Recommendations by different bodies/committee:

The Dinesh Goswami Committee constituted for electoral reforms in 1990 gave the following recommendations for amendments:Disqualification provisions should be made specifically limited to cases of (a) voluntarily giving up by an elected member of his membership of the political party to which the member belongs; and (b) voting or abstention from voting by a member contrary to his party direction or whip only in respect of a motion of vote of confidence or a motion amounting to no-confidence or Money Bill or motion of vote of thanks to the President's address.

According to the Law Commission report no. 170 the law of defections contained in the X schedule to the constitution has been raised it is now proposed that a pre election front coalition of political parties should be treated as a "political party" for the purposes of the tenth Schedule Provision which exempts splits and merger from disqualification to be deleted. Pre-poll electoral fronts should be treated as political parties under anti-defection law. Political parties should limit issuance of whips to instances only when the government is in danger.

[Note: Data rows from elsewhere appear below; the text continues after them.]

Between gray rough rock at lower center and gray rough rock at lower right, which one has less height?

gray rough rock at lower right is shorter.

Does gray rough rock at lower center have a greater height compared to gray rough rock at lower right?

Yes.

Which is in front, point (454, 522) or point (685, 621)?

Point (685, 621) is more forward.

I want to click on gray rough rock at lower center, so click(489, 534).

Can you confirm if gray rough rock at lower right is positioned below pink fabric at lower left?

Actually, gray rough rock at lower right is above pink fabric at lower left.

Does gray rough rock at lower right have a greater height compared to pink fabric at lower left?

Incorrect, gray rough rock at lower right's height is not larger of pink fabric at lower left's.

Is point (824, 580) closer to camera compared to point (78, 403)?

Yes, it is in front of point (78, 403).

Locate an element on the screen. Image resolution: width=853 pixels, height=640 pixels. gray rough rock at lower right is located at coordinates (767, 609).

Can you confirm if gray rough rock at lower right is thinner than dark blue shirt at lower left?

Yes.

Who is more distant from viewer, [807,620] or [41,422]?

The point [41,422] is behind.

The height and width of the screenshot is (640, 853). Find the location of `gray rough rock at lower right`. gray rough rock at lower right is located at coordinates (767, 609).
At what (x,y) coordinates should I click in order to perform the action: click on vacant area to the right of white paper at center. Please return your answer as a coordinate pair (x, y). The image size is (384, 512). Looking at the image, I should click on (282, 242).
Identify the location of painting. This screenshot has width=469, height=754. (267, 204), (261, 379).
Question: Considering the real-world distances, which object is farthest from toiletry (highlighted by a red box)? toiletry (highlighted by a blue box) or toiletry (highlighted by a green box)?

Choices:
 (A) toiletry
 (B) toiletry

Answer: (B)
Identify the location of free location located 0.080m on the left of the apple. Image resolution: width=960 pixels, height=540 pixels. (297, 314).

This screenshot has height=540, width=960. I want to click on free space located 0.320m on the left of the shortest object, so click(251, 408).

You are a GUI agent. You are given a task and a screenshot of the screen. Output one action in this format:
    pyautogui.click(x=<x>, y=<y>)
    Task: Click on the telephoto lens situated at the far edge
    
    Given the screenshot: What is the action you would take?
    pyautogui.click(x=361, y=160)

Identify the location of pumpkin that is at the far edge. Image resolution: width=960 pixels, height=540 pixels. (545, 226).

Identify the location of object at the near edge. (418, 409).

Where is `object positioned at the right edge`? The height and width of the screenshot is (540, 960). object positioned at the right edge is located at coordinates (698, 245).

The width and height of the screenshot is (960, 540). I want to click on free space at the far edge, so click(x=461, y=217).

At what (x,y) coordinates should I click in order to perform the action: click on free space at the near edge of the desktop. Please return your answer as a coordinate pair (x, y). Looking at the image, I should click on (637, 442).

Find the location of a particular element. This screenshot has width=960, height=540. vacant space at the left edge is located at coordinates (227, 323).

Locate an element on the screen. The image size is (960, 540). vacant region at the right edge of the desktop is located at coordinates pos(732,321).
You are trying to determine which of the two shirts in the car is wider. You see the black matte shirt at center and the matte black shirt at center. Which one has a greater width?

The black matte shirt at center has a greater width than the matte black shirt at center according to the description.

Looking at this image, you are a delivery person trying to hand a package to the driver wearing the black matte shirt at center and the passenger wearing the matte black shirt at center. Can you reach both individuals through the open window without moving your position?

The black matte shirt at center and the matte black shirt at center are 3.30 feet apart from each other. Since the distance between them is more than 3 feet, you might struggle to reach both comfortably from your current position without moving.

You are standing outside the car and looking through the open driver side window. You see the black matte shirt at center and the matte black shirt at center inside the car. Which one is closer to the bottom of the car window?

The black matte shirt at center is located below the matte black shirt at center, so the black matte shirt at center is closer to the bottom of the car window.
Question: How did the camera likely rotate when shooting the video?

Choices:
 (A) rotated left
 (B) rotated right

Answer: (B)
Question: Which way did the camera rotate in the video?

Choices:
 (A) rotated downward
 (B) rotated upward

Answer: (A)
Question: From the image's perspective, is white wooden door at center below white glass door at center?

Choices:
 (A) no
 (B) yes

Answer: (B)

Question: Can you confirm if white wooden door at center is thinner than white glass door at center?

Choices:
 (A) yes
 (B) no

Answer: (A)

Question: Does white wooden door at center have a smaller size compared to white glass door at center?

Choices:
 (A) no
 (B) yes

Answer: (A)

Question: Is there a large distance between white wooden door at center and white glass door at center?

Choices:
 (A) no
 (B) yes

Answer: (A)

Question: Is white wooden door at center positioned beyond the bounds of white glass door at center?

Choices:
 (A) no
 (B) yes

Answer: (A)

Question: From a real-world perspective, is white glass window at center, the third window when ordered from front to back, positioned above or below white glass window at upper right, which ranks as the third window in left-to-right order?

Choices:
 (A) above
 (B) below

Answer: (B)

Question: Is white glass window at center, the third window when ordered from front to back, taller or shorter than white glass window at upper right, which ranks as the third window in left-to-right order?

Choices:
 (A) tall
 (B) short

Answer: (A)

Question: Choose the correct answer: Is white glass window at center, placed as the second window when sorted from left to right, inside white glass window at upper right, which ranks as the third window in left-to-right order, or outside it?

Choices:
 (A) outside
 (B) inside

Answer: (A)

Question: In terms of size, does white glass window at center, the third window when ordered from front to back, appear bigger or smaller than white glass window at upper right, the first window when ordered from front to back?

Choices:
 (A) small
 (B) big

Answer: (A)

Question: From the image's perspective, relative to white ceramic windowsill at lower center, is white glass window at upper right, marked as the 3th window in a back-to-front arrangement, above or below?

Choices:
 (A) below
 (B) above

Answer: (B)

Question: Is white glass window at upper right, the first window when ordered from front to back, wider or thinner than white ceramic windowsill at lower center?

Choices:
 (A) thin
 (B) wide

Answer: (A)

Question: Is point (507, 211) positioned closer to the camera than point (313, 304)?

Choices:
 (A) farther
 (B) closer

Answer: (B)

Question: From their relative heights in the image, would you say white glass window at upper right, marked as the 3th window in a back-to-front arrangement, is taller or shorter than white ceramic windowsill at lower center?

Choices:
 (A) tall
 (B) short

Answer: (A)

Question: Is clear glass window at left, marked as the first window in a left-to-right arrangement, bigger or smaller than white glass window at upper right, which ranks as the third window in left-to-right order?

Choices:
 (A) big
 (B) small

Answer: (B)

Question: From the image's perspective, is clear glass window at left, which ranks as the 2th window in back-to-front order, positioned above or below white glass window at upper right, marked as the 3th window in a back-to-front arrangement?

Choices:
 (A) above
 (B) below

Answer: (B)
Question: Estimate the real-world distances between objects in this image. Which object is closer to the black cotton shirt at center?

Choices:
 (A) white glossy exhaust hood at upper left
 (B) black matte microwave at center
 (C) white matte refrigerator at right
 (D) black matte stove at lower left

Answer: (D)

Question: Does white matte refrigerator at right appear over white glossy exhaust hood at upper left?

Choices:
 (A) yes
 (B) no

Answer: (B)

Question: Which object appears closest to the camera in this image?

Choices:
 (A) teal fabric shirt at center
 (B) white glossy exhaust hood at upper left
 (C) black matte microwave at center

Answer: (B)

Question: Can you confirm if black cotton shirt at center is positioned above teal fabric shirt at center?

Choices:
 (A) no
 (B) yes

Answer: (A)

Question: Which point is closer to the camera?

Politics is often seen as something bad and people are increasingly associating it with practices of horse trading, blame game and mudslinging. A major cause of this remains that actions of these political figures are sometimes causing harm to the system as a whole. Everyday political crises which arise and don’t reach a conclusive point makes the people lose faith in the system and question the authority of those meant to govern them. It is in this situation of uncertainties and new challenged that the anti – defection law needs to be analysed. Although the goal of anti – defection law is to ensure a stable government, it restricts a legislator from voting based on his conscience and what their constituency wants; it reduces the accountability of the government to the parliament and the people. Also, it places the presiding officer in a position of power and they might take a politically partisan view.A recent case in Karnataka highlights the use of anti – defection law. As many as 17 MLAs resigned from the Congress – JD(S) alliance.The former Karnataka speaker took a controversial decision in disqualifying the 17 MLAs for the rest of the current assembly’s term, so that they do not contest by-elections to seek re-election and resume their membership of the house. The bench, however, struck down this action of the speaker as unconstitutional, and declared them eligible for contesting the by-elections to the assembly. Several experts and committees since the inception of the law given measures as to what steps can be taken to remove any faults from this law. Seeking the advice of the Election Commission on the matter of disqualification and having stronger principles of intra – party democracy are just a couple of solutions.

Conclusion:

This law was meant with the best intentions to ensure a stable democratic environment for the masses, but every now and then people have figured out loopholes to cheat the system. For the benefit of both the people and the legislators, a system to minimise these loopholes is the need of the hour. This will ensure that legislators and free to act in the true spirit of democracy and for democracy.